日本の子どもの貧困は深刻な問題ですが、意識しなければ見えてきません。流行りのこぎれいな服を着て、スマホを片手にしている子どもたちが、実は食べるものも行くところもないということは、なかなか伝わりません。コロナの影響でインターネットカフェなどが休業となり、家をでてきた子どもたちの居場所が狭まっています。心身ともにリスクの高い環境で搾取される違法の仕事、未成年の少女たちの売春斡旋や暴力、予期せぬ妊娠や中絶など、たくさんのリスクにさらされます。

そんな状況のなか、家で耐えている子どもが気軽に相談でき、必要な支援を提供できる団体や、家を出た子どもたちに緊急避難場所を提供している支援団体があります。自宅勤務で家にいる親に声を聞かれてしまうという心配を考慮し、電話ホットラインではなくSNSやオンラインで相談できる3つのアクティブな支援団体を3つ紹介します。

MEX(ミークス)

認定NPO法人3keysが運営する、10代のための相談窓口サイトです。親や家庭の状況によらずすべての子どもたちが社会から孤立することなく安心・安全に暮らしていけることを理念としています。MEXのホームページでは、当てはまる悩みにチェックすると、都道府県それぞれにある支援を提供できる団体を紹介してくれます。

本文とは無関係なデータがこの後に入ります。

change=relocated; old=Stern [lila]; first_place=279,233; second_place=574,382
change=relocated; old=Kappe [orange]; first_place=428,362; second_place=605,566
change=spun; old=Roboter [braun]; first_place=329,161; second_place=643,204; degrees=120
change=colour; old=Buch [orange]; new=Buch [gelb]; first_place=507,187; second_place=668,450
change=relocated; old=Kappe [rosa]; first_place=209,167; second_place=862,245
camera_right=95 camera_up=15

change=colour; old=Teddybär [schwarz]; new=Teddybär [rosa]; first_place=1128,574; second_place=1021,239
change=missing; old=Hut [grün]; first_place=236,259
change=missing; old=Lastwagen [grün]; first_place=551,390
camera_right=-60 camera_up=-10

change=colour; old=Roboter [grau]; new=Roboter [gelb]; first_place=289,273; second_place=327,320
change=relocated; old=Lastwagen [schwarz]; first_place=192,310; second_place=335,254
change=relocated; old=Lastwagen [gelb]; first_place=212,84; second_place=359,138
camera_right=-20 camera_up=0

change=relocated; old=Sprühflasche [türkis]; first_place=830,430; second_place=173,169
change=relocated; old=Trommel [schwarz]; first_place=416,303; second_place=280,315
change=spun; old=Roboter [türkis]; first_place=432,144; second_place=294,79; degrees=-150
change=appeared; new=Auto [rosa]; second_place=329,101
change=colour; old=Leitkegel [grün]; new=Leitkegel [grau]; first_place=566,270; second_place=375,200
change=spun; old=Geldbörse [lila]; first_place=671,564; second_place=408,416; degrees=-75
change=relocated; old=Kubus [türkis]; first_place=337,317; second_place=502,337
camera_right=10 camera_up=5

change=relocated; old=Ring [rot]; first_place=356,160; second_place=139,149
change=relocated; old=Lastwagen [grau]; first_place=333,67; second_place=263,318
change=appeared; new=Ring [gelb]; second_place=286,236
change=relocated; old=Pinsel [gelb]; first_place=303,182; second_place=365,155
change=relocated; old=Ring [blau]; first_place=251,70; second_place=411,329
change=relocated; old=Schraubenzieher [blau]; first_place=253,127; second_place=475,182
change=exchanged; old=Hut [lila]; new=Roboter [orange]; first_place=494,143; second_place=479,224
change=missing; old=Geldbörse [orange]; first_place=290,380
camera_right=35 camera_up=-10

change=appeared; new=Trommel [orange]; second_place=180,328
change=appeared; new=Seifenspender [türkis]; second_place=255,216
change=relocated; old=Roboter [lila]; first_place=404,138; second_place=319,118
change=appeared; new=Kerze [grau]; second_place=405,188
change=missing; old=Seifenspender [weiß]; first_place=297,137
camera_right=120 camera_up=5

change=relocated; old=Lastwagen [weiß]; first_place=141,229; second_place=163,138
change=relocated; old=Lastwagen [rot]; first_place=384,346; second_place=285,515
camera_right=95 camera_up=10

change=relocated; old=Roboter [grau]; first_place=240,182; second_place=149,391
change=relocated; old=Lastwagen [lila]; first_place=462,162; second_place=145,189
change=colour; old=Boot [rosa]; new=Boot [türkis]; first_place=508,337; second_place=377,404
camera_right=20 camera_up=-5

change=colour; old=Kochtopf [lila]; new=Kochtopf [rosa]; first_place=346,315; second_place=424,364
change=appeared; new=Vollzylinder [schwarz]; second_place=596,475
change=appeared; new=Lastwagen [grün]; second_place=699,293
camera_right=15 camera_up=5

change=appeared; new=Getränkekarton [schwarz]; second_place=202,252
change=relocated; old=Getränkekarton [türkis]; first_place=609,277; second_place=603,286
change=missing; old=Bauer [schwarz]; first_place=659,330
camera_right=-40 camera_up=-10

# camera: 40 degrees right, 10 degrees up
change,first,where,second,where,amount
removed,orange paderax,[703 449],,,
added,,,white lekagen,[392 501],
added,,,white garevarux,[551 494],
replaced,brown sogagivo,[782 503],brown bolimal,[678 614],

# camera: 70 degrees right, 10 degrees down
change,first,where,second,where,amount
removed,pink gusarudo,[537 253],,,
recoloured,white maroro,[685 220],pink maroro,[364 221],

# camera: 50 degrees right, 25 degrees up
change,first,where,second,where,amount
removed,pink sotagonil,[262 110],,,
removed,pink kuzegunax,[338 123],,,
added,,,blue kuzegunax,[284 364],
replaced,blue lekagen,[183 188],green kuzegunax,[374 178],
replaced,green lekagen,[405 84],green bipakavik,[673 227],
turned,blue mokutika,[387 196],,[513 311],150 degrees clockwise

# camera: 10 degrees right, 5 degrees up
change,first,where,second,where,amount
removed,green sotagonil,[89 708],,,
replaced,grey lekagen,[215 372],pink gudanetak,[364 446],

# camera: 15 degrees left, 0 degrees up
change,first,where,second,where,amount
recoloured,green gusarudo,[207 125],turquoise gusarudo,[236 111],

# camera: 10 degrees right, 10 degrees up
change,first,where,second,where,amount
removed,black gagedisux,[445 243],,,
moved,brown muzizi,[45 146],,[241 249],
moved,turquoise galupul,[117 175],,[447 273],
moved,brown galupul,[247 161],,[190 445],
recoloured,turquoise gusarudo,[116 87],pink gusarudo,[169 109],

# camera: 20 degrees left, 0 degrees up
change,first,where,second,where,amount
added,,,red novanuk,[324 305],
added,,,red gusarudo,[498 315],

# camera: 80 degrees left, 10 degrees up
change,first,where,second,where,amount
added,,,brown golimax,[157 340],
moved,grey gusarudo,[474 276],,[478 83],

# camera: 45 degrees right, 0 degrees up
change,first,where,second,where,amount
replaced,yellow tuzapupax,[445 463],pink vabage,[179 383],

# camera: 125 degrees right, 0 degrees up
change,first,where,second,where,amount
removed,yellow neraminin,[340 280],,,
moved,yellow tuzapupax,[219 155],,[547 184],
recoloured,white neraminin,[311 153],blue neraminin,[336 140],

子どもたちは、助けてほしくてもどこに連絡すればよいかわからないことが多い。ここでは、お腹が空いている、暴力を受けている、安心できる居場所がないなど、様々なニーズにあった、自分の近くにある支援団体と繋げてくれます。また3keysでは、新型コロナウイルスの感染拡大に伴い、虐待の重症化や、家にいたくない子どもたちの性被害や犯罪被害の増加などを想定し、対策を迅速に行うようなゴールを設定しています。

【支援の方法】
クラウドファンディングで支援金の寄付ができます。物品の寄付はこちら。法人の方は、支援金寄付、提携、タイアップ、自社製品などで支援できます。

一般社団法人 Colabo(コラボ)

外出自粛要請がでるなか、様々な事情から家にいられない帰れないという10代の女の子たちにむけて、東京都内で安全に過ごせる緊急ステイ先(ホテル、シェルター、シェアハウスなど)を提供しています。サポートの必要なこどもたちはツイッター(@colabo_official)、Instagram(@colabo.official)のDMやLINEからアクセスできます。また、バスを改装してつくった10代向けの無料カフェTsubomi Cafeでは、食事やマスク、お菓子、コスメ、日用品なども無料で提供しています。

Tsubomi Cafeの今後の開催予定日

  • 5月6日(水)18:00-22:00 新宿区役所前
  • 5月13日(水)18:00-22:00 渋谷・神宮通公園
  • 5月27日(水)18:00-22:00 新宿区役所前
【支援の方法】
ホームページから支援金、物品寄付(現在募集中の物品はこちら)、支援スタッフ、そして緊急避難先として部屋をいくつか提供できるホテル経営者も募集しています。

特定非営利活動法人 BONDプロジェクト

10代20代の困難を抱える女の子のための女性による支援をしている団体です。SNS、街頭パトロールなどを通して、居場所がない女の子たちの声を聞き、安全な場所(衣食住)の提供、カウンセリング、そしてその後のステップまで伴走していきます。新型コロナウイルス感染拡大防止のため、様々な事情で家にいれないくなった女の子が「泊めて」とSNS上に書き込み、泊めてくれる大人を探している投稿が多くなっているそうです。女の子たちが被害や犯罪などに巻き込まれるのを防ぐため、女の子たちのSOSを聞き、弁護士や専門団体、支援団体につなげます。LINE(@bondproject)で気軽に相談できます。

【支援の方法】
ホームページから支援金の寄付ができます。
様々な問題を抱えた少年少女が、社会との繋がりを持ち、自立していくために、理解し見守りながら、就労体験の機会を提供できる事業主も募集しています。(興味のある方はメールにてご連絡ください bond@bondproject.jp

 

こんな状況のなか、少しでも誰かの手助けをしたい、できることがあれば何かしたい、と言う声をたくさん聞くようになりました。この現状をなんとかしたいと思っている大人がたくさんいるということはとても希望の持てることだと思います。ただ、不安を押さえつけて無理にポジティブになろうとして何かをする必要は全くありませんし、不安に思ってネガティブになる自分の気持ちをまるごと受け入れてあげることも非常に大切な時期です。みんなそれぞれ状況も考え方も価値観も違うので、無理なく自分の心のコンディションに添ったアクションをすることが大事だと思います。